Expected Value = Probability * Payoffs. When the payoffs of what you’re trying to accomplish are affected by others, timing matters. A lot. In zero-sum games, your biggest edge will come by getting in on the ground floor to limit competition.

In non-zero-sum games, timing doesn’t matter as much. The payoffs of eating healthy or working out or learning a new language aren’t affected by anyone else, and so you’ll achieve the greatest compounding returns by speeding up your learning process via rapid trial-and-error.

Are You Okay Looking Like a Fool?

The benefits of being early and working quickly are obvious. Being early is a sort of overarching multiplier on the value of future work, while quick iteration allows for a lower multiplier that gets repeated over time. The earlier you are, the higher the initial multiplier, and the faster you can iterate, the greater the repeated multiplier. Both lead to compounding returns.

So then why does everyone seem to shy away from things when they’re new and work so slowly even once they’re established? Because they’re scared.

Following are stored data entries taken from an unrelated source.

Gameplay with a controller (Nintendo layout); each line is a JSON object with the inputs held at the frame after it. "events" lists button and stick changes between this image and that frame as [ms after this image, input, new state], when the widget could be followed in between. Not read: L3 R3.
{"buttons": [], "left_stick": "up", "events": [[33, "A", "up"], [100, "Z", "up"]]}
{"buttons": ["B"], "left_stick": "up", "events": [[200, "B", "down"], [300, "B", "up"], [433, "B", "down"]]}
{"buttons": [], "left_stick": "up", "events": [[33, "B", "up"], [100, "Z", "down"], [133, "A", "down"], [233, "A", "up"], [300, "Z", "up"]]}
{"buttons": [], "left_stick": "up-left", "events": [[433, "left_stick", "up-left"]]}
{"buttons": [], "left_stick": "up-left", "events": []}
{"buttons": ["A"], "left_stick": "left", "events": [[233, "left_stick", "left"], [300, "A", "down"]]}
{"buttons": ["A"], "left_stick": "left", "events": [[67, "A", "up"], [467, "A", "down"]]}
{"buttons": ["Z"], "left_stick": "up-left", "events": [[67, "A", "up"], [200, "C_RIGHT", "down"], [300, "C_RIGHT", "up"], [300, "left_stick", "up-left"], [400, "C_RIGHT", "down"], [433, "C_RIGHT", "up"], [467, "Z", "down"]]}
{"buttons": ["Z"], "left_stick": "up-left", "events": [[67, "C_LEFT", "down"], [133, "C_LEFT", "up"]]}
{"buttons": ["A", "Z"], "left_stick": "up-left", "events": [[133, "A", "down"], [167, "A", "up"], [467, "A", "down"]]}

Fear is an incredibly powerful motivator. Isn’t it amazing how many people shy away from buying Bitcoin at X price, for example, but are all-in at 2X? It’s scary to be on an island, and when you’re wrong, everyone knows it.

But you can’t really have extraordinary gains by doing things like others, so you have to get over the fear. The easiest way to do that is to provide yourself constant reminders that the payoffs are worth it.

To get in early, you need to find things before they’re popular. To iterate as fast as possible, you need to be okay failing repeatedly. There’s no trial-and-error without error.

We don’t need fancy graphs to tell us what to do. Well, I do, but you probably don’t. All you need is a little courage to do things a little differently.

Once you accept failure as an inevitable outcome of pushing boundaries, you become free to do what you truly believe is best.

We have two lives, and the second begins when we realize we have one.